Being Beloved

Rob and I talked often about our mutual instinct toward performance and our mutual struggle to lay our striving down and accept grace. We both longed to know the love of God and rest in Him.

For most of my life, I believed my worth was based on my performance, my intelligence and skills, my ability to measure up. My life was a constant attempt to be the best at something and an inevitable disappointment when I fell short. I assumed God’s love was contingent on my good behavior, on my performance. That I had to earn His love.

Even though my striving always ended in disappointment, I kept longing for His love anyway. And even though my conception of Him was so misguided, He kept drawing me toward Himself. When I thought I needed to earn His love, in His amazing generosity, He simply welcomed me as His Beloved.

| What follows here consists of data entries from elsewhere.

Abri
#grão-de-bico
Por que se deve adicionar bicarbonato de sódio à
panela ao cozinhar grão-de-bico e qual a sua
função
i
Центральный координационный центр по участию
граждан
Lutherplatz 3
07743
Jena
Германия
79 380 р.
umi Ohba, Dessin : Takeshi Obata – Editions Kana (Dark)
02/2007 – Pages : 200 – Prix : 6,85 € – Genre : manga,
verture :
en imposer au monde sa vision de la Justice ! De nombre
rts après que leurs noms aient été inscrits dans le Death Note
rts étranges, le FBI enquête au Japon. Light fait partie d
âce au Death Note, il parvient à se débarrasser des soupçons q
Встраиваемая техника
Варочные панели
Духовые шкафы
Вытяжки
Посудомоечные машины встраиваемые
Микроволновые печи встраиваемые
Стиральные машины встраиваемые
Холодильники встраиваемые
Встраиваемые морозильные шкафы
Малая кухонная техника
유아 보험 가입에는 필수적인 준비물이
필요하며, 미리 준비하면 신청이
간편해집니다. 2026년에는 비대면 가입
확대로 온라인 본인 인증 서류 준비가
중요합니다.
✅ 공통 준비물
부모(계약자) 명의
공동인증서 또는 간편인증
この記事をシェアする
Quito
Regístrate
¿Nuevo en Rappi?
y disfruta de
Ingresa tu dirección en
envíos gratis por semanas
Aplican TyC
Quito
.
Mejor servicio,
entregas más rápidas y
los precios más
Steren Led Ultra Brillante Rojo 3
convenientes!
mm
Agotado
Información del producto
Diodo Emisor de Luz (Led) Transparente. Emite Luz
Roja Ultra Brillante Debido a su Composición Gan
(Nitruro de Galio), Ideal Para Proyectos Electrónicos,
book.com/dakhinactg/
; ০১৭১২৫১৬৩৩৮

Discovering and embracing my Belovedness changed my life. God was not aloof, critical or capricious. He was a Good Father, a Gentle Shepherd, and a Loving Guide. And all of His goodness and beauty and truth, His very nature, He offered in love to me. I could choose to build my identity on disappointment or I could embrace my true identity — a precious child of God, eternally beloved.

That kind of radical hospitality blew me away. God didn’t care that I couldn’t measure up. He didn’t make me work to gain His love. He offered all of Himself to me, a kindness that would sustain me in the hard days that were to come.

Even grief can feel like striving if you let it. Am I grieving right? Am I feeling what I’m supposed to be feeling? Am I making progress? Am I trusting God enough? All of these questions reflect an attitude of performance, as though grief were an obstacle course I needed to complete with a prize at the end for “Best Job Done.”

Instead, in my grief, I hope to embrace the posture of Belovedness. God doesn’t want me to power my way through and be as strong as I can be. That’s not my work to do. All God calls me to do is rest in His love. I grieve — and live — well when I remember that I am my Beloved’s, and He is mine.

Published by Clarissa Moll

Author. Speaker. Podcaster.

2 thoughts on “Being Beloved

  1. Oh, I get this one! Am I grieving right? I spent an entire counseling session on their very topic a few years ago. Now I understand grief is a journey for me and God. He’ll guide me through and it will be uniquely mine.